Almost a quarter of the de-churched are going to be tough customers, saying they don't attend now, "and they're just not interested in ever attending.

"And 24 percent really say, 'It's my only day off; I am NOT going to church,'" he added with a wry laugh.

The survey also identified that about 35 percent of the unchurched would be drawn to seminars about family and community.

"Remember, that was a high value, family, 92 percent," Chun said. "If we all want to reach the community, we've got to think of family seminars, maybe how to do parenting better, how to do marriage better. I mean, this is a huge cue from the unchurched."

When it comes to Hawaii's religious belief systems, 73 percent define themselves as Christians, including Catholics, Chun said, but it helps to understand what people mean when by "Christian." Largely, they don't mean they're evangelicals as defined in the report, even if many call themselves "born-again Christians" nonetheless. Barna listed the evangelical belief statements.

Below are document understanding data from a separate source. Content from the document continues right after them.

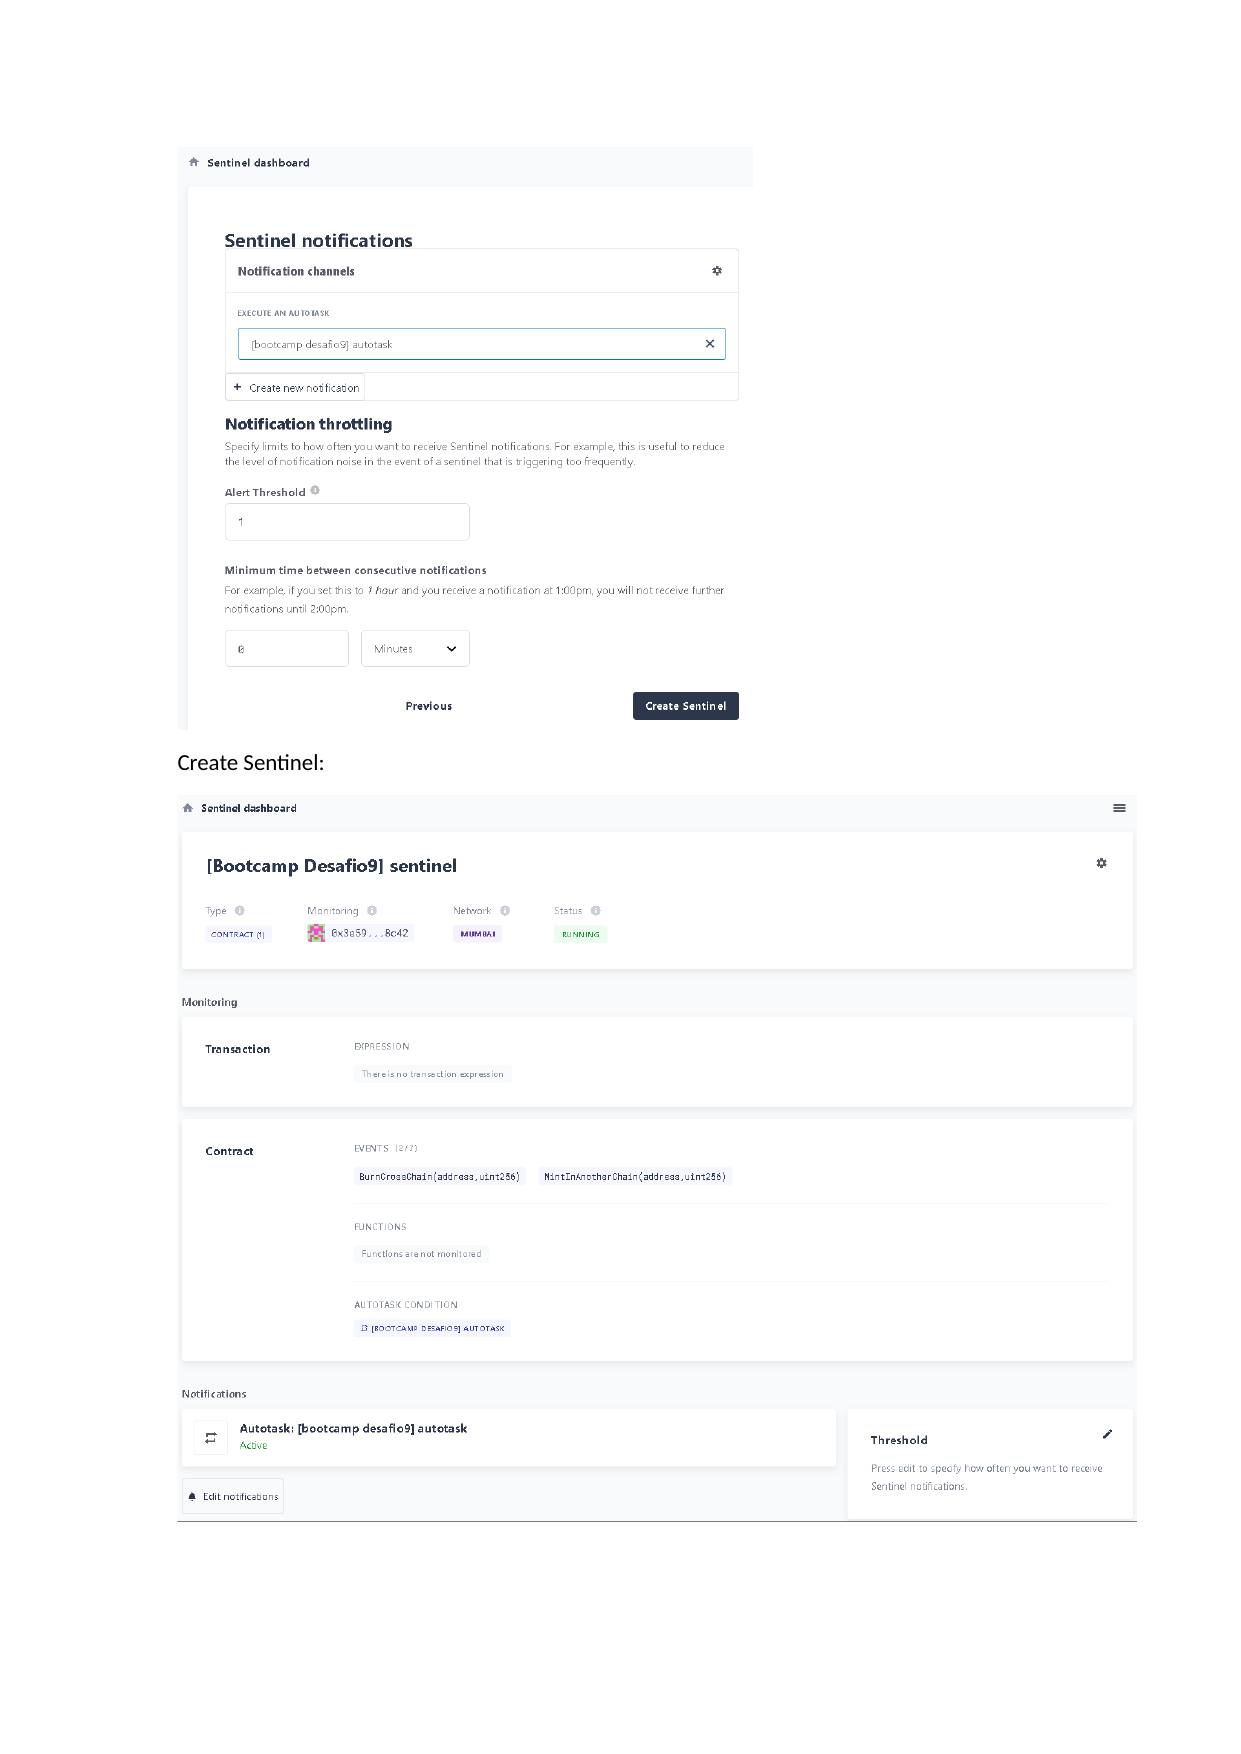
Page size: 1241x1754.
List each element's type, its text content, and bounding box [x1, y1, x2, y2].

picture [177, 147, 753, 730]
picture [177, 795, 1137, 1522]
text Create Sentinel: [177, 748, 1137, 776]
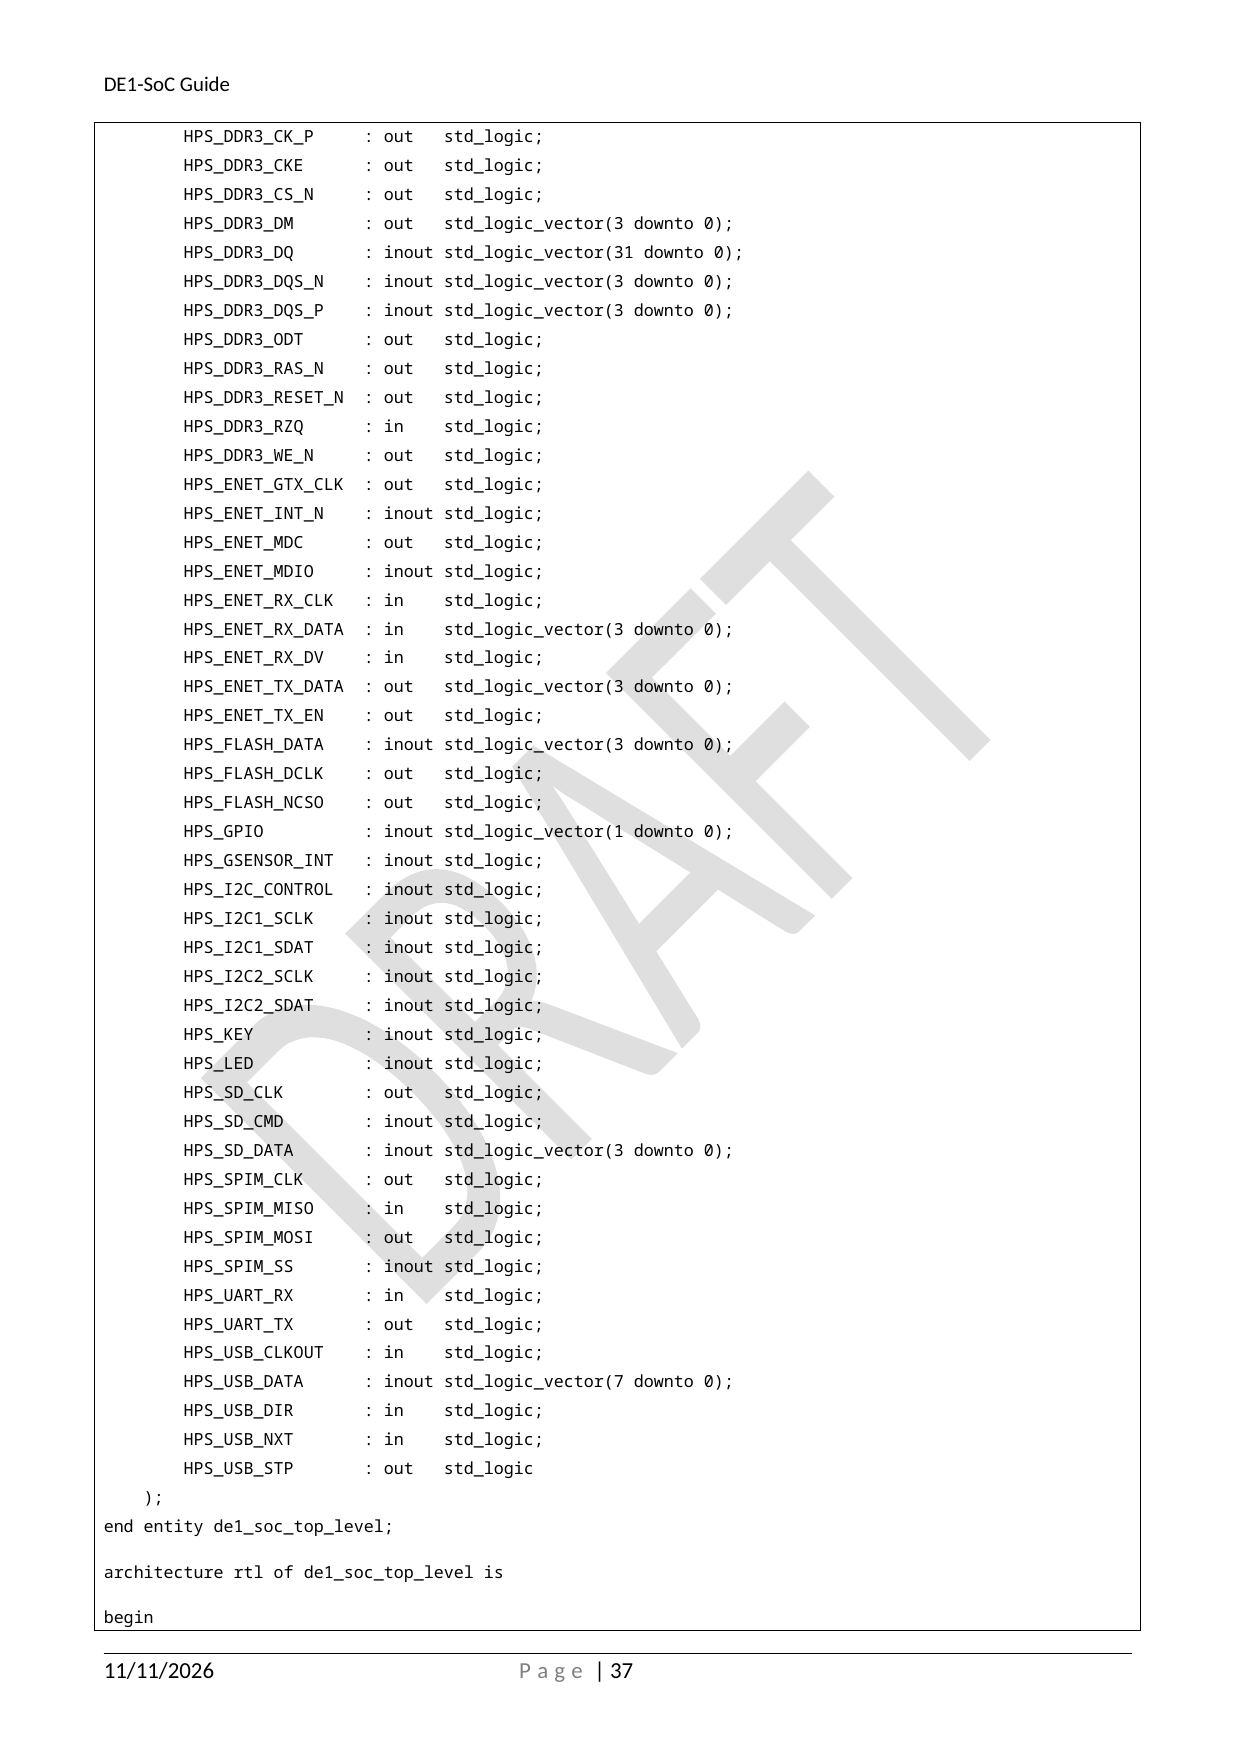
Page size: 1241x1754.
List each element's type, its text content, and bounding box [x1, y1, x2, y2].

"If you say faith is very important in your life, you have responsibility to share your faith; that the Bible is accurate; that Satan exists; that there is eternal salvation in grace, not because of your efforts; that Jesus lived a sinless life, not just another man like us; and we keep an orthodox view of God, then that's what an evangelical is," Chun said. "And maybe many of you are saying, 'Yeah, that should be the basic, that should be the foundation of what a Christian is,' but we're going to see that's not what the Hawaii population thinks a Christian is." Only 4 percent of those surveyed said they hold all these beliefs, half the percentage on the mainland.

Then there are the "notional Christians," who ascribe to none of the listed points but still say they're Christian: They're 43 percent, according to the survey. On that score, Hawaii matches mainland trends.

"And then the agnostics, it's higher here than on the mainland," he added. "We have 11 percent agnostic or atheist, and the mainland is 7 percent."

In addition to polling the flock, Barna researchers also conducted a separate survey of 161 Christian pastors on their view from the pulpit. "High cost of living" also was seen as a heavy burden for the churches -- notable especially when paired with figures showing that Hawaii pastors were paid less, on the whole, than national averages.

But the biggest takeaway Chun cited was the 83 percent who said "the multicultural ethnic diversity, making sure you're reaching everybody with different styles and different approaches is a very, very big challenge."

Rojo Herrera, pastor of New Hope Leeward, agreed with that, although he added that it's not always so challenging. He recalled an encounter with a former classmate from the mainland who remarked on the range of people at the services.

"So she starts explaining to me how it's become more and more polarized," Herrera said. "If there's a way to carve out, they carve out."

It does take time to acclimate, he said, but it's often an attribute, too.

"I think it's one of our great strengths," Herrera added."

Others were willing to take some hints from the results as they returned to their ministry. Even if people don't come to worship, Hill said, there are other ways to reach out. And down the road: Who knows?

"There are human needs that church is ideally placed to fill," Hill said. "Family, health, use of my time, having friends ... any church that meets those needs has an opportunity to grow."